TRY IT:
Below is a listing to copy exactly; no image goes into the copy.

EXTRACTED MATERIAL:
+ + + + +
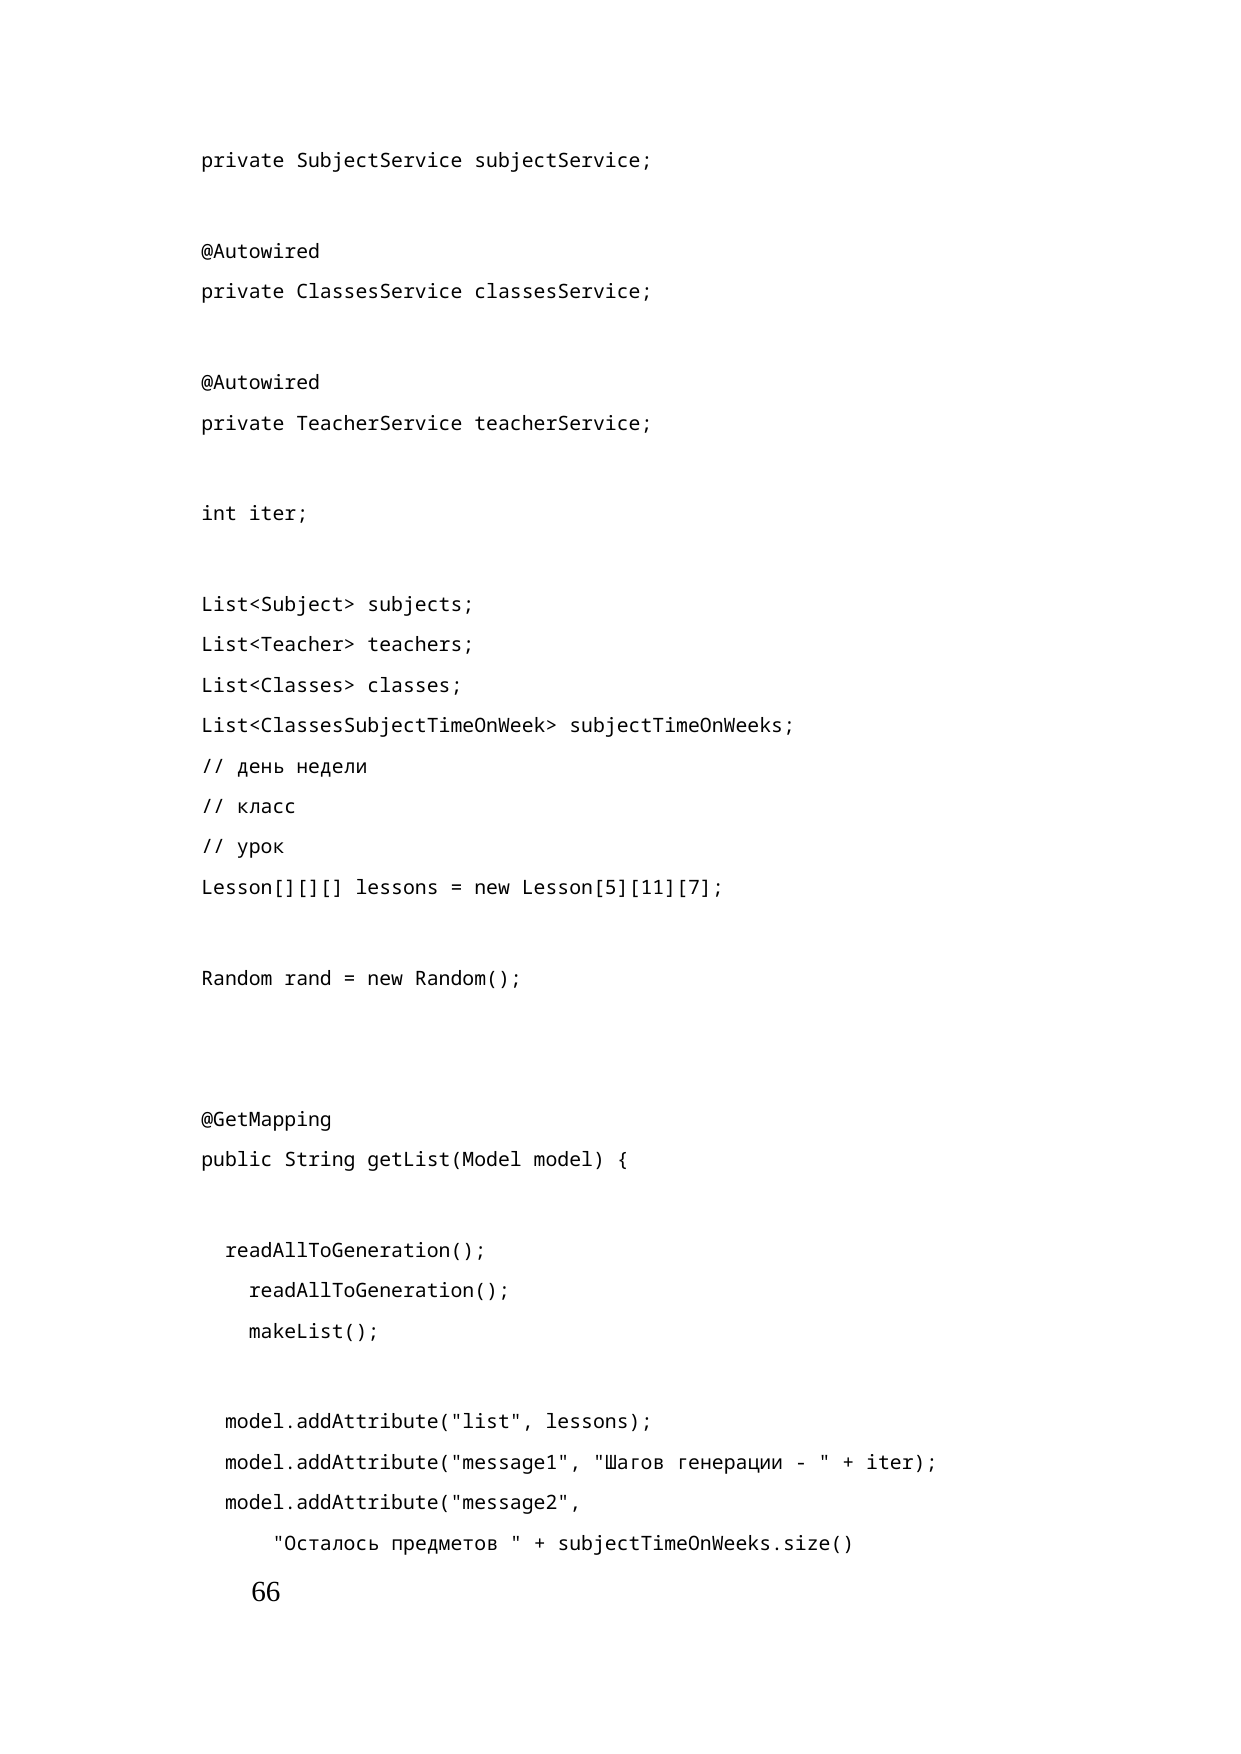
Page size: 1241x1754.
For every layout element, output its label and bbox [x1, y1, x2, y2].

text [177, 147, 1152, 1556]
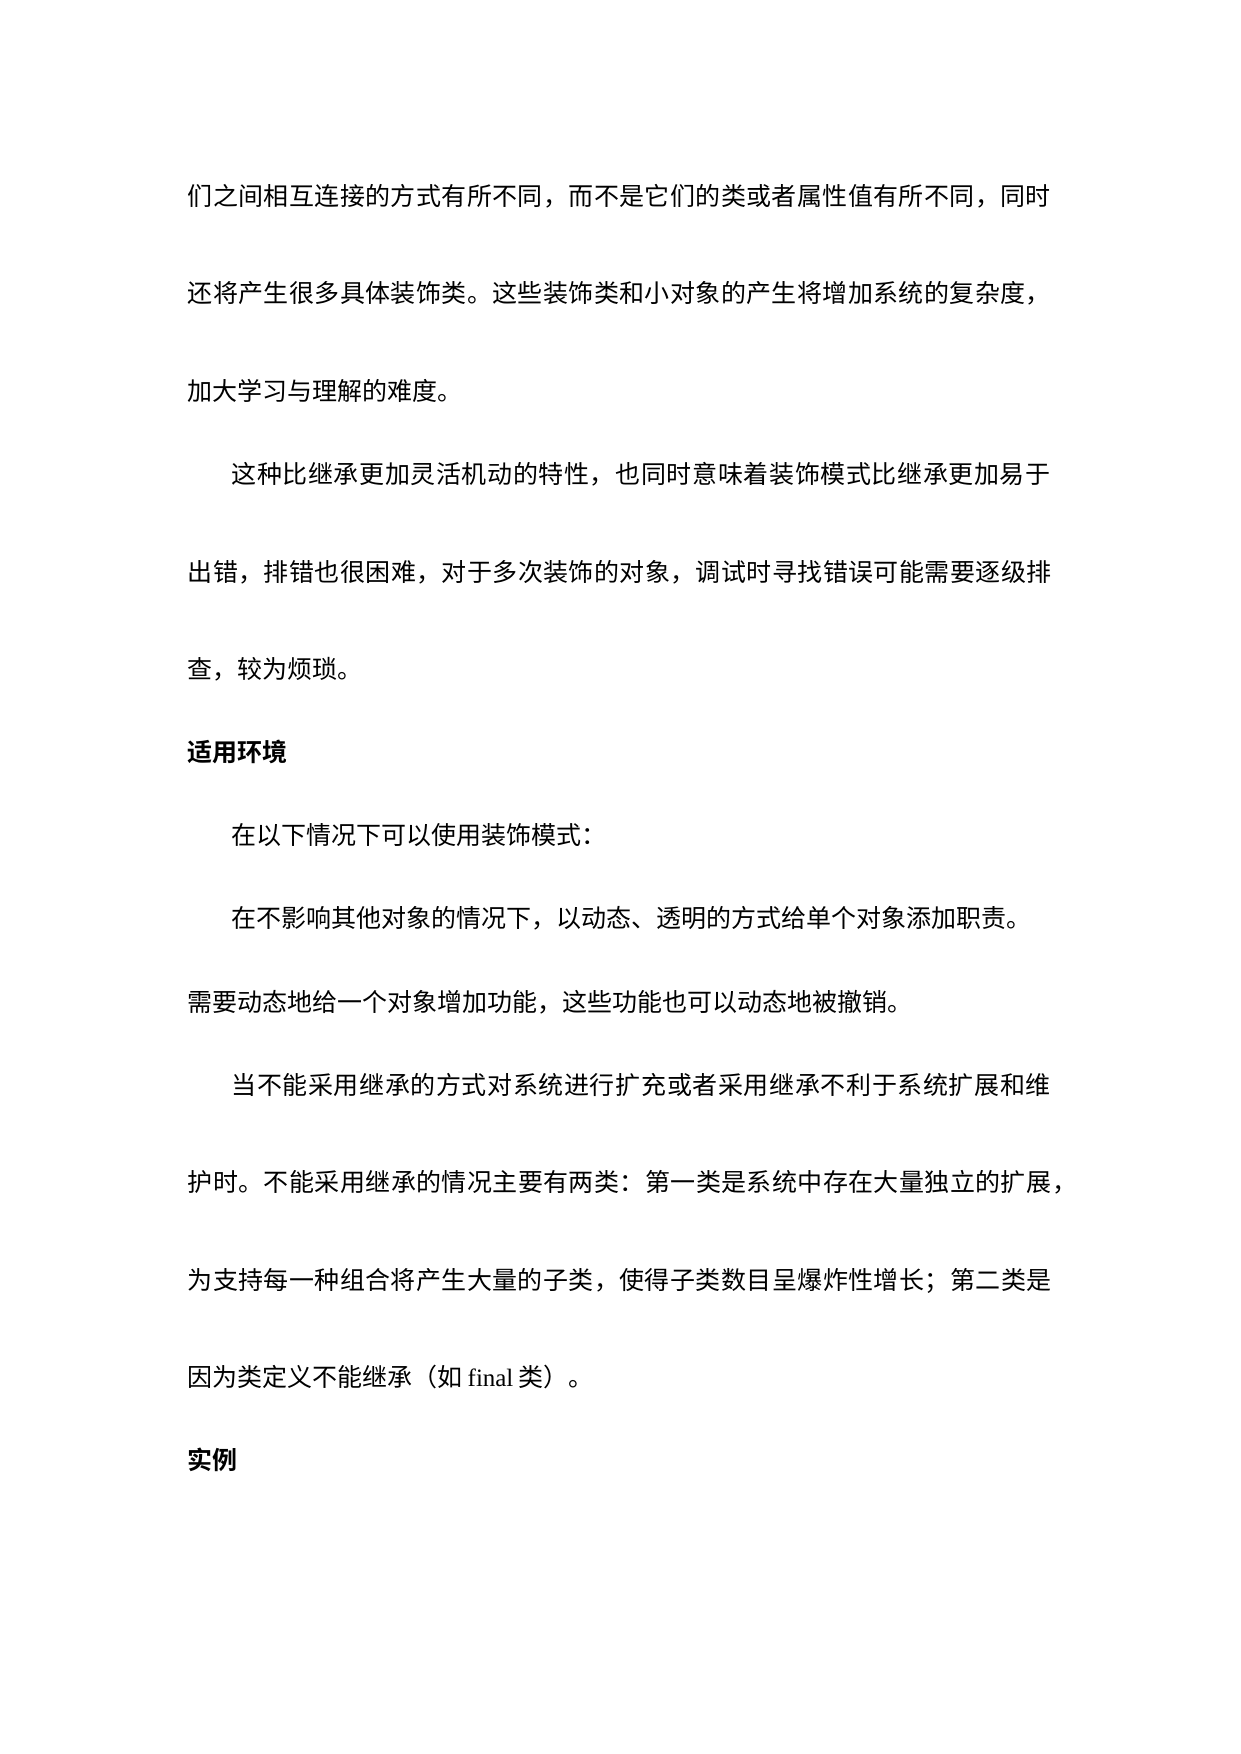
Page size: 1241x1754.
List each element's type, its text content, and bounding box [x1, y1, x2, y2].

subtitle 适用环境 [187, 718, 1053, 783]
text 需要动态地给一个对象增加功能，这些功能也可以动态地被撤销。 [187, 968, 1053, 1033]
text 当不能采用继承的方式对系统进行扩充或者采用继承不利于系统扩展和维护时。不能采用继承的情况主要有两类：第一类是系统中存在大量独立的扩展，为支持每一种组合将产生大量的子类，使得子类数目呈爆炸性增长；第二类是因为类定义不能继承（如final类）。 [187, 1051, 1053, 1408]
subtitle 实例 [187, 1426, 1053, 1491]
text 在以下情况下可以使用装饰模式： [187, 801, 1053, 866]
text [187, 162, 1053, 422]
text 在不影响其他对象的情况下，以动态、透明的方式给单个对象添加职责。 [187, 884, 1053, 949]
text 这种比继承更加灵活机动的特性，也同时意味着装饰模式比继承更加易于出错，排错也很困难，对于多次装饰的对象，调试时寻找错误可能需要逐级排查，较为烦琐。 [187, 440, 1053, 700]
+ + + + +
ANSWER BELOW:
Page size: 1241x1754.
For every layout element, output its label and bbox [x1, y1, x2, y2].

text [177, 147, 1152, 1556]
Page size: 1241x1754.
List each element's type, its text content, and bounding box [x1, y1, x2, y2].

subtitle 适用环境 [187, 718, 1053, 783]
text 需要动态地给一个对象增加功能，这些功能也可以动态地被撤销。 [187, 968, 1053, 1033]
text 当不能采用继承的方式对系统进行扩充或者采用继承不利于系统扩展和维护时。不能采用继承的情况主要有两类：第一类是系统中存在大量独立的扩展，为支持每一种组合将产生大量的子类，使得子类数目呈爆炸性增长；第二类是因为类定义不能继承（如final类）。 [187, 1051, 1053, 1408]
subtitle 实例 [187, 1426, 1053, 1491]
text 在以下情况下可以使用装饰模式： [187, 801, 1053, 866]
text [187, 162, 1053, 422]
text 在不影响其他对象的情况下，以动态、透明的方式给单个对象添加职责。 [187, 884, 1053, 949]
text 这种比继承更加灵活机动的特性，也同时意味着装饰模式比继承更加易于出错，排错也很困难，对于多次装饰的对象，调试时寻找错误可能需要逐级排查，较为烦琐。 [187, 440, 1053, 700]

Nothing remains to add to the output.